Medical images are an important application of digital imaging combined with biology to visually express important medical information. Optical coherence tomography (OCT) is a rapidly evolving imaging model with high resolution, dynamic range, and non-invasive and non-destructive detection, suitable for detecting a variety of biological tissues [1
]. However, OCT is susceptible to speckle noise during acquisition, resulting in poor imaging results and preventing the physician from making accurate diagnoses [3
]. Therefore, OCT image denoising is very important for subsequent medical applications.
In the past few decades, a variety of methods have been developed for reducing the speckle noise in OCT images. These algorithms can be categorized as transformation-based, spatial filtering, and sparse representations. In the transform domain, there are mainly the wavelet transform [4
], the curvelet transform [6
], and the contourlet transform [7
]. In the transform domain, the coefficients representing the image are assumed to be distinguishable from the speckle noise by using shrinkage or threshold. However, when the decomposed sub-bands come to recomposition, the transform domain algorithms are prone to producing some artifacts. Spatial filtering techniques are mainly represented by non-local means (NLM) methods [8
], which have the advantage of the self-similarity of natural images by comparing patches with non-local neighborhoods [8
]. Based on the double Gaussian anisotropic kernels [9
], the uncorrupted probability of each pixel (PNLM) [10
], or the weighted maximum likelihood estimation [11
], the non-local means is able to reduce the speckle noise more effectively. Non-local means-based methods take advantage of the self-similarity of images in a non-local manner; they are usually more robust compared with local-based filtering. However, these techniques tend to over-smooth the image details and leave a few artifacts in the despeckling results. Sparse representation has been widely applied to signal processing, such as multi-focus image fusion [13
] and OCT image despeckling [14
]. Sparse representation techniques in OCT adopt a customized scanning pattern in which a few B-scans are captured with high signal-to-noise ratio (SNR) which can be used to improve the quality of low-SNR B-scans. Based on the high-SNR images, multi-scale sparsity-based tomographic denoising (MSBTD) [14
] trains the sparse representation dictionaries to improve the quality of neighboring low-SNR B-scans. Furthermore, in sparsity-based simultaneous denoising and interpolation (SBSDI) [15
], the dictionaries are improved by constructing from previously collected datasets high-SNR images from the target imaging subject. These sparse representation techniques can preserve most image details, but they tend to leave some noise in the despeckling result.

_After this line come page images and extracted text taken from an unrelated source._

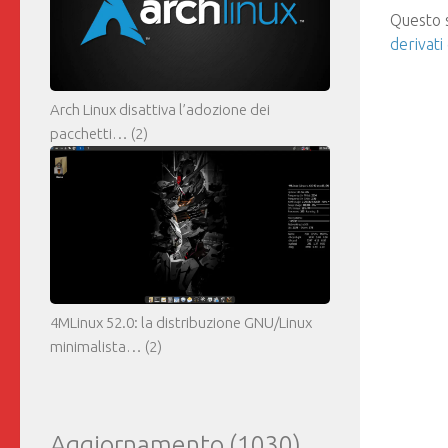
Questo s
derivati
Arch Linux disattiva l’adozione dei
pacchetti…
(2)
4MLinux 52.0: la distribuzione GNU/Linux
minimalista…
(2)
Aggiornamento
(1030)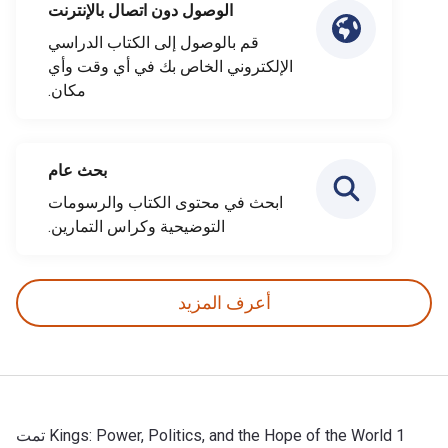
الوصول دون اتصال بالإنترنت
قم بالوصول إلى الكتاب الدراسي
الإلكتروني الخاص بك في أي وقت وأي
مكان.
بحث عام
ابحث في محتوى الكتاب والرسومات
التوضيحية وكراس التمارين.
أعرف المزيد
1 Kings: Power, Politics, and the Hope of the World تمت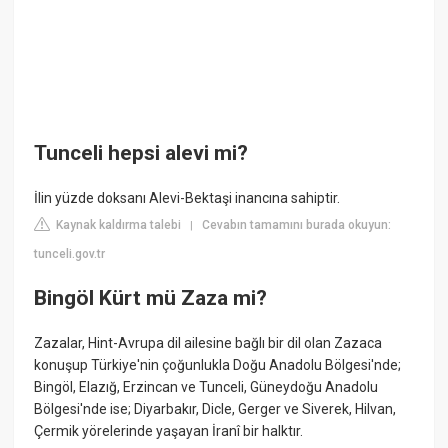
Tunceli hepsi alevi mi?
İlin yüzde doksanı Alevi-Bektaşi inancına sahiptir.
Kaynak kaldırma talebi
Cevabın tamamını burada okuyun:
|
tunceli.gov.tr
Bingöl Kürt mü Zaza mi?
Zazalar, Hint-Avrupa dil ailesine bağlı bir dil olan Zazaca
konuşup Türkiye'nin çoğunlukla Doğu Anadolu Bölgesi'nde;
Bingöl, Elazığ, Erzincan ve Tunceli, Güneydoğu Anadolu
Bölgesi'nde ise; Diyarbakır, Dicle, Gerger ve Siverek, Hilvan,
Çermik yörelerinde yaşayan İranî bir halktır.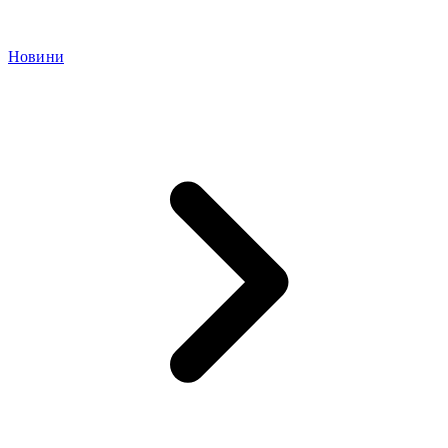
Новини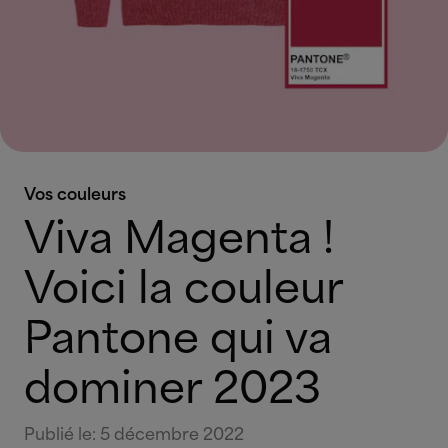
Vos couleurs
Viva Magenta !
Voici la couleur
Pantone qui va
dominer 2023
Publié le
:
5 décembre 2022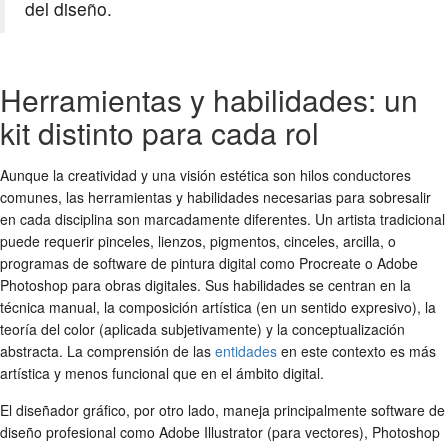
del diseño.
Herramientas y habilidades: un
kit distinto para cada rol
Aunque la creatividad y una visión estética son hilos conductores
comunes, las herramientas y habilidades necesarias para sobresalir
en cada disciplina son marcadamente diferentes. Un artista tradicional
puede requerir pinceles, lienzos, pigmentos, cinceles, arcilla, o
programas de software de pintura digital como Procreate o Adobe
Photoshop para obras digitales. Sus habilidades se centran en la
técnica manual, la composición artística (en un sentido expresivo), la
teoría del color (aplicada subjetivamente) y la conceptualización
abstracta. La comprensión de las
entidades
en este contexto es más
artística y menos funcional que en el ámbito digital.
El diseñador gráfico, por otro lado, maneja principalmente software de
diseño profesional como Adobe Illustrator (para vectores), Photoshop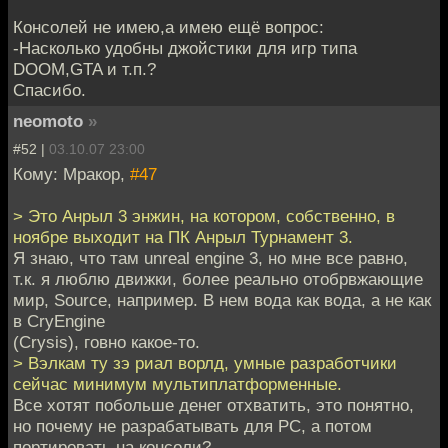
Консолей не имею,а имею ещё вопрос:
-Насколько удобны джойстики для игр типа
DOOM,GTA и т.п.?
Спасибо.
neomoto
»
#52 |
03.10.07 23:00
Кому: Мракор,
#47
> Это Анрыл 3 энжин, на котором, собственно, в
ноябре выходит на ПК Анрыл Турнамент 3.
Я знаю, что там unreal engine 3, но мне все равно,
т.к. я люблю движки, более реально отобрвжающие
мир, Source, например. В нем вода как вода, а не как
в CryEngine
(Crysis), говно какое-то.
> Вэлкам ту зэ риал ворлд, умные разработчики
сейчас минимум мультиплатформенные.
Все хотят побольше денег отхватить, это понятно,
но почему не разрабатывать для PC, а потом
портировать на консоли?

In recent years, with the advent of deep convolutional neural networks, the ability to exploit the spatial correlations and extract the features at multiple resolutions has been greatly improved by using a hierarchical network structure. Current advancements in neural networks have shown their great applicability in supervised and unsupervised signal preprocessing and classification. Many phases of the biosignal process have been augmented with the use of deep neural network-based methods, such as electron transport proteins identifying [16
] and OCT despeckling [19
]. Deep convolutional neural networks have become a popular tool for image denoising [21
]. The denoising CNN (DnCNN) [21
] method showed that the residual learning and batch normalization were particularly useful for image denoising. The denoising performance of CNN can be improved by symmetric convolutional-deconvolutional layers [22
] and the prior observation model [23
]. However, to train their numerous parameters, these networks generally require large amounts of high-quality data, which is an inherent limitation for OCT despeckling. To tackle this issue, frame averaging has been used for training the network [19
], but the results were not satisfactory since the ground truth images were obtained only by frame averaging and still contained speckle noise.

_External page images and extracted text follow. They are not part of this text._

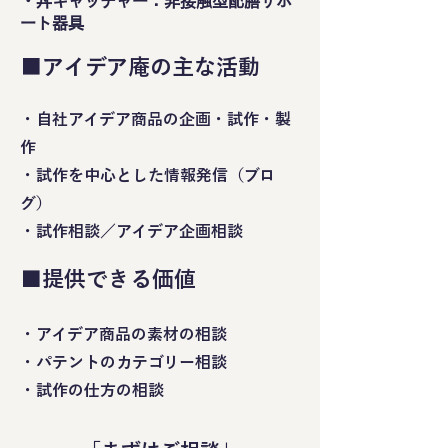
・丼キャッチャー：非接触型配膳サポ
ート器具
■
アイデア庵の主な活動
・自社アイデア商品の企画・試作・製
作
・試作を中心とした情報発信（ブロ
グ）
・試作相談／アイデア企画相談
■提供できる価値
・アイデア商品の素材の相談
・パテントのカテゴリー相談
・試作の仕方の相談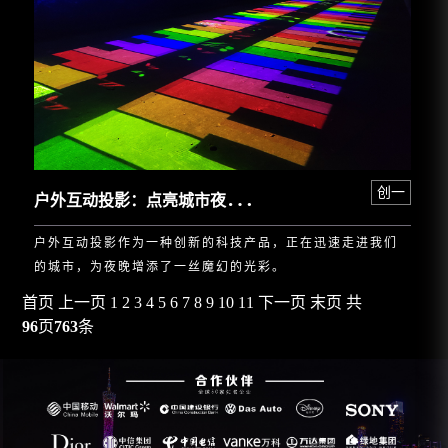
户
外互动投影：点亮城市夜晚的魔幻之光
创一
户外互动投影作为一种创新的科技产品，正在迅速走进我们
的城市，为夜晚增添了一丝魔幻的光彩。
首页
上一页
1
2
3
4
5
6
7
8
9
10
11
下一页
末页
共
96
页
763
条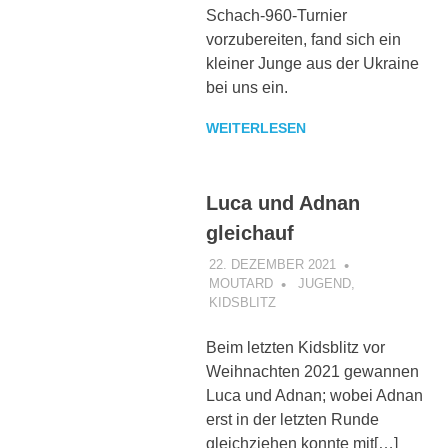
Schach-960-Turnier
vorzubereiten, fand sich ein
kleiner Junge aus der Ukraine
bei uns ein.
WEITERLESEN
Luca und Adnan
gleichauf
22. DEZEMBER 2021
MOUTARD
JUGEND
,
KIDSBLITZ
Beim letzten Kidsblitz vor
Weihnachten 2021 gewannen
Luca und Adnan; wobei Adnan
erst in der letzten Runde
gleichziehen konnte mit[…]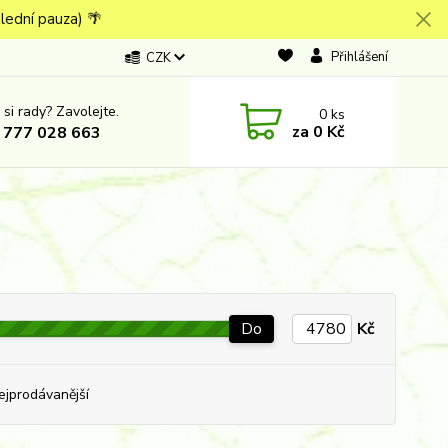
lední pauza) 🌴
Přihlášení
CZK
 si rady? Zavolejte.
0
ks
za
0 Kč
 777 028 663
Do
Kč
ejprodávanější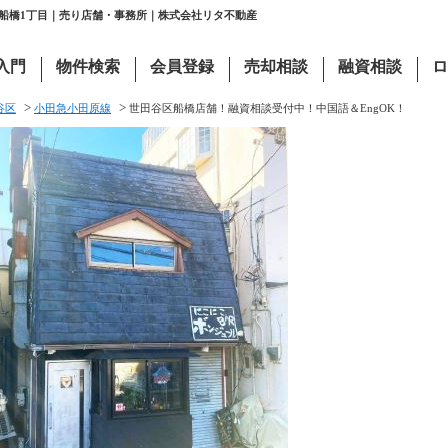
区船橋1丁目｜売り店舗・事務所｜株式会社リタ不動産
入門
物件検索
会員登録
売却相談
融資相談
ロ
>
>
谷区
小田急小田原線
世田谷区船橋店舗！融資相談受付中！中国語＆EngOK！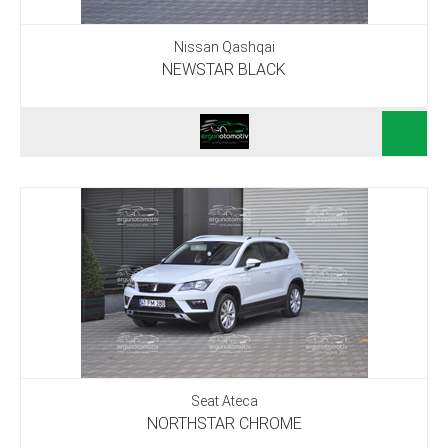
Nissan Qashqai
NEWSTAR BLACK
Seat Ateca
NORTHSTAR CHROME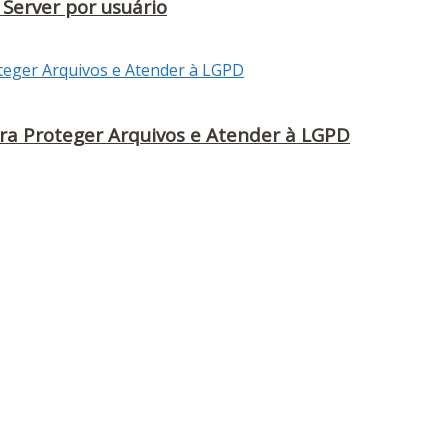
Server por usuário
ra Proteger Arquivos e Atender à LGPD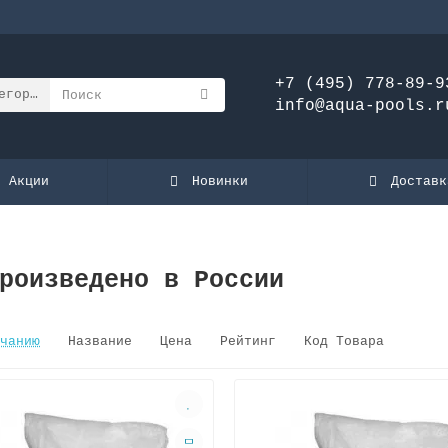
+7 (495) 778-89-9
егории
info@aqua-pools.r
Акции
Новинки
Доставк
роизведено в России
чанию
Название
Цена
Рейтинг
Код Товара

Deep image prior (DIP) [24
] shows that the structure of the generator network is sufficient to capture a large number of low-level image statistics—that is, before any learning has shown that CNN can produce a denoised image without a “clean” dataset or a training dataset. The main reason is that compared with the noise, the convolution layer can easily recover the signal which has more self-similarity. However, as the reconstruction loss of DIP only measures the L1 or L2 loss between the network output and the input image, it is not suitable for multiple speckle noise suppressions.
In this paper, a non-local deep image prior network is proposed for OCT image restoration by adding a sorted non-local statics as autocorrelation loss in the reconstruction function. The sorted non-local statics measures the signal autocorrelation by calculating the correlation between each patch with its non-local neighbors in the differences between the constructed image and the input image, and then sorting these correlation values to select the most correlated patches. By minimizing the signal autocorrelation loss in the DIP learning, more non-local similarity image statistics are captured by CNN in the process of OCT image restoration. It allows the recovery of most of the OCT signals.
In summary, the two main contributions in this paper are as follows:
(1) A sorted non-local statics is proposed which measures the signal autocorrelation by calculating and sorting the correlation between each patch with its non-local neighbors in the differences between the constructed image and the input image.
(2) The sorted non-local statics is used as an autocorrelation loss in the deep image prior learning framework to get rid of the speckle noise in the OCT image.